Flashback On
Ariana sedang menikmati suasana mansion milik tuan malik. Saat ini dia menuju taman belakang mansion itu. Begitu banyak macam-macam bunga di sana. Dan salah satunya adalah bunga sakura.
Tuan malik menemani ariana berkeliling mansionnya. Sesekali dia tertawa saat melihat tingkah kekanak-kanakan gadis yg sudah di anggap anak olehnya.
"Kamu suka nak berada di mansion ini ?" Tanya tuan malik duduk di ayunan bersama dengan ariana.
"Ya om, ariana sangat menyukainya. Ini sangat indah sekali" Puji ariana dengan antusias memandang lagi ke arah sekitar.
Sampai pandangannya tertuju kepada bunga mawar yg sangat aneh menurut nya. Ariana pun bergegas menghampiri dan melihat bunga tersebut.

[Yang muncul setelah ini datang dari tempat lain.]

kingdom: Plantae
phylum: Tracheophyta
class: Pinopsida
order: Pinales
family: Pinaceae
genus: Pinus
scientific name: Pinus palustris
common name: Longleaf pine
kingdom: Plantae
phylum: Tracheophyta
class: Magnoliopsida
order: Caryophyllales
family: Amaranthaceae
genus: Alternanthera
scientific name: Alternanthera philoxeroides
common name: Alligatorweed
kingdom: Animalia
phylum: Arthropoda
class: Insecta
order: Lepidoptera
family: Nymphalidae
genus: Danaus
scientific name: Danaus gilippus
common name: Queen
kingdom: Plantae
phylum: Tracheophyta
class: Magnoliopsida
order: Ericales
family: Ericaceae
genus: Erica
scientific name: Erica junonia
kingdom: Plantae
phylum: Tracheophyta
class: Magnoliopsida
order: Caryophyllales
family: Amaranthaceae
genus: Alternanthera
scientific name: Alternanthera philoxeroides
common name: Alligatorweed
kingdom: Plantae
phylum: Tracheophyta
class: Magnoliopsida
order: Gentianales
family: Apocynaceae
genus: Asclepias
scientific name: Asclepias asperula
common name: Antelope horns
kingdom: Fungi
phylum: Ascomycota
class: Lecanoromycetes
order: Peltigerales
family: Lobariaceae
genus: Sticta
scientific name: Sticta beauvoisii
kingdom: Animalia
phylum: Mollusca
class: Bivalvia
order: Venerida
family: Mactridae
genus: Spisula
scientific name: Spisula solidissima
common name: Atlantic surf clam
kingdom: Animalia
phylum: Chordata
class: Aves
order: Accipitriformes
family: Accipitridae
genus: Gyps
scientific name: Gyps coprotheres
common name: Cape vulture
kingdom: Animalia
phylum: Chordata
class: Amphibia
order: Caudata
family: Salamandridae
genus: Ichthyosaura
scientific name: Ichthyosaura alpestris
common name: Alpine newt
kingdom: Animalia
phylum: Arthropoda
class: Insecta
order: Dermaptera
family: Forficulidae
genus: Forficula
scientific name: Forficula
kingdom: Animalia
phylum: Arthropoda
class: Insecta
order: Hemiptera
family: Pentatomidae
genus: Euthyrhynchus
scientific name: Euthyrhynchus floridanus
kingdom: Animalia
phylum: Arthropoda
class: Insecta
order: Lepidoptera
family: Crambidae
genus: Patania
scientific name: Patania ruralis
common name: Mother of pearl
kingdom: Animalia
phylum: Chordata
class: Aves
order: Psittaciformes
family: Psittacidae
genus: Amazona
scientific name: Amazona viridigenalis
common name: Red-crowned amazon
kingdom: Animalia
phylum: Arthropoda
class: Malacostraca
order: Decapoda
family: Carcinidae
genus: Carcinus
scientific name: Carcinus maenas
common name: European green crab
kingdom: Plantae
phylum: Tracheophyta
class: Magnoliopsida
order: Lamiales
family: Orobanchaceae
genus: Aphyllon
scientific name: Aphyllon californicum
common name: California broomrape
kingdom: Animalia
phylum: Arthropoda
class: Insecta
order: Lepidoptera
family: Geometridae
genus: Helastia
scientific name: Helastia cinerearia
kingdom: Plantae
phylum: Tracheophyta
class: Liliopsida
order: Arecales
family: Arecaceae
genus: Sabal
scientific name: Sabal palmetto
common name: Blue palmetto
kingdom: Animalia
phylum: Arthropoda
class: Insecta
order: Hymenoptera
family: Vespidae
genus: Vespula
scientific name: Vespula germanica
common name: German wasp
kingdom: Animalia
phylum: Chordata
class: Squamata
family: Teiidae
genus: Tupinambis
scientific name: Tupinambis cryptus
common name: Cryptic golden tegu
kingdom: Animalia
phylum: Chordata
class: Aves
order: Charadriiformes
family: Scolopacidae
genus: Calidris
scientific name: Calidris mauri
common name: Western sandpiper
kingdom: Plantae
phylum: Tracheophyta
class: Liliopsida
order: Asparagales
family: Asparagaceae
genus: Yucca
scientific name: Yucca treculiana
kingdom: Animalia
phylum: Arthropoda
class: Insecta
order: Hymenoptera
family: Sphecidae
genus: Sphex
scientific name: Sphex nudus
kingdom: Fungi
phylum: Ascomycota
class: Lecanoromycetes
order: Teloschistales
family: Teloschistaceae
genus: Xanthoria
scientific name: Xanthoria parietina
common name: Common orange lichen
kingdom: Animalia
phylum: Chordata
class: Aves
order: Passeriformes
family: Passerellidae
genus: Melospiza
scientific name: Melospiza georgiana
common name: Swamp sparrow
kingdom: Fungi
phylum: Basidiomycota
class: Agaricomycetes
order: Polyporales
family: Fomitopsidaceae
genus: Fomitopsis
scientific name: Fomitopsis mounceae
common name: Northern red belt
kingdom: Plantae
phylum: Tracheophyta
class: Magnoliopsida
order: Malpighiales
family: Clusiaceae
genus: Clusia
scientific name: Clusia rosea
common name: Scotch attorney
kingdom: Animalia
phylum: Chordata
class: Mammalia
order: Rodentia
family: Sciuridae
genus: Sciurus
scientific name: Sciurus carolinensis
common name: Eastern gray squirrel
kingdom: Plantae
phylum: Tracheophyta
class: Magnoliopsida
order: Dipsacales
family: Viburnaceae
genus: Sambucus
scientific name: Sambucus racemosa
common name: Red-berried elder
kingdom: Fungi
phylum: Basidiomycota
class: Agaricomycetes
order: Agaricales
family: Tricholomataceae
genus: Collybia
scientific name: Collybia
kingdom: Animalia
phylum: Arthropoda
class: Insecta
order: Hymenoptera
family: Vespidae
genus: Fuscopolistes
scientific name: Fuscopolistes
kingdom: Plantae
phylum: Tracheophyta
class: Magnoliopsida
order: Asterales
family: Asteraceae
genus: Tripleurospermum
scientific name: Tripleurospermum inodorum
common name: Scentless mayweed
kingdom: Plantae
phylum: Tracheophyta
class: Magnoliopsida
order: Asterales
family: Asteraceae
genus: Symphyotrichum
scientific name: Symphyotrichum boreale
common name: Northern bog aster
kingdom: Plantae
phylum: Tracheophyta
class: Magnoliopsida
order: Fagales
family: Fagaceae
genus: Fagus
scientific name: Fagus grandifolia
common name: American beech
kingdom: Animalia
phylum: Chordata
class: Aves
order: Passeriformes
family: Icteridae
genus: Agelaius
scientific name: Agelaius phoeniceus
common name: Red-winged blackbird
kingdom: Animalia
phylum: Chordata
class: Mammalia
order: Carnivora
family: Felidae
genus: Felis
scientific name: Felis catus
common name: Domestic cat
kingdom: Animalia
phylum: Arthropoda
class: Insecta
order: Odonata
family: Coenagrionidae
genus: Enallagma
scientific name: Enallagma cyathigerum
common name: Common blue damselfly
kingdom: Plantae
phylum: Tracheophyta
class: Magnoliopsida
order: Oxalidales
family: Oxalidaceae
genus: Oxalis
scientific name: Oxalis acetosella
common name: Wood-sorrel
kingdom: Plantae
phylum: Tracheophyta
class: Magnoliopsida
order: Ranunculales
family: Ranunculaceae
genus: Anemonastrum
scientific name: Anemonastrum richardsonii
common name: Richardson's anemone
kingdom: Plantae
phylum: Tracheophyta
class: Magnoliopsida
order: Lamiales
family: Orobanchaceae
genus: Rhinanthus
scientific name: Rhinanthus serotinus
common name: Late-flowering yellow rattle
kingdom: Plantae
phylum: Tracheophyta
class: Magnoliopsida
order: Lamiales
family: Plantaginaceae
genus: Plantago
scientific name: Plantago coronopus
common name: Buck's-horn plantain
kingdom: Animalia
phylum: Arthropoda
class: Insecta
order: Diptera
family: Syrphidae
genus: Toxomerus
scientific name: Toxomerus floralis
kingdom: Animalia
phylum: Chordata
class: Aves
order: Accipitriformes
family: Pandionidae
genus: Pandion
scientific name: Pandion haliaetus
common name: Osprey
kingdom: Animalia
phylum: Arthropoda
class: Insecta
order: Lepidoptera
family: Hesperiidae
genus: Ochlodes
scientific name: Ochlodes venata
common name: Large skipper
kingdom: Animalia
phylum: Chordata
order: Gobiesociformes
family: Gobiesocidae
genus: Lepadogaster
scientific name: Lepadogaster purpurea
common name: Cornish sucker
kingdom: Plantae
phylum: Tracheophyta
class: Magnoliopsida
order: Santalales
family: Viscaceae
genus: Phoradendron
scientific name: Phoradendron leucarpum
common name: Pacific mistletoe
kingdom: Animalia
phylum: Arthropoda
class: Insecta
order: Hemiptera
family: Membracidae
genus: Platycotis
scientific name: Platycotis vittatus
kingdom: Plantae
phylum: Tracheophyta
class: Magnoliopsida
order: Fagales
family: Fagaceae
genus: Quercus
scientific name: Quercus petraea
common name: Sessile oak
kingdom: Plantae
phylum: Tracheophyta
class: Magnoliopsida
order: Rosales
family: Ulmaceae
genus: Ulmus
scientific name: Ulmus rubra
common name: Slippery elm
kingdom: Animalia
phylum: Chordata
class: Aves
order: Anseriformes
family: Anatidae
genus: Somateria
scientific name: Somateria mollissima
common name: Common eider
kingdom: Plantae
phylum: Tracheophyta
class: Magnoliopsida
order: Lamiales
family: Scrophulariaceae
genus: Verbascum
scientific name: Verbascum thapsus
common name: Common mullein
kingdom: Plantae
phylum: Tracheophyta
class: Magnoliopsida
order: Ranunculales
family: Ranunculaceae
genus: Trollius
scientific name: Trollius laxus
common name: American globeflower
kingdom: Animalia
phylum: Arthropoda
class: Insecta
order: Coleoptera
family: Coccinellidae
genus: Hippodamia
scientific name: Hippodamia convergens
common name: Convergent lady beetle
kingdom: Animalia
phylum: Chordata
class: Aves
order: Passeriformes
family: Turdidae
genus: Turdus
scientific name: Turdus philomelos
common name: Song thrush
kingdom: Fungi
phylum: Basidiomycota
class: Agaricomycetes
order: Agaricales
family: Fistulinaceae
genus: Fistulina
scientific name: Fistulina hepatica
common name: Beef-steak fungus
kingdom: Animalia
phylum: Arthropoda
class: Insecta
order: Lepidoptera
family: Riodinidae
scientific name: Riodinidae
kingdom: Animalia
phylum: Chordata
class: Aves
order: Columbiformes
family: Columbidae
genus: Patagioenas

"Om, apakah memang bunga mawar ini berwarna hitam ?" Tanya ariana dan membalikkan pandangan nya menatap tuan malik.
"Ya nak, kamu benar sekali. Zein membawanya dari halfeti turki. Saat itu dia berlibur kesana dan pulang membawa tanaman ini. Ini salah satu tanaman kesayangan zein" Jelas tuan malik mendekat ke arah ariana.
"Arin baru mengetahui saat ini, jika bunga mawar ada yg berwarna hitam. Dan dari sekian banyaknya mawar yg pernah arin temui hanya satu ini yg unik. Wanginya juga berbeda dari mawar biasanya" Ariana pun mendekatkan hidung mancung nya ke arah bunga itu. Dia pun memegang bunganya dan tak sengaja tangan arin menyenggol tangkainya yg penuh dengan duri itu.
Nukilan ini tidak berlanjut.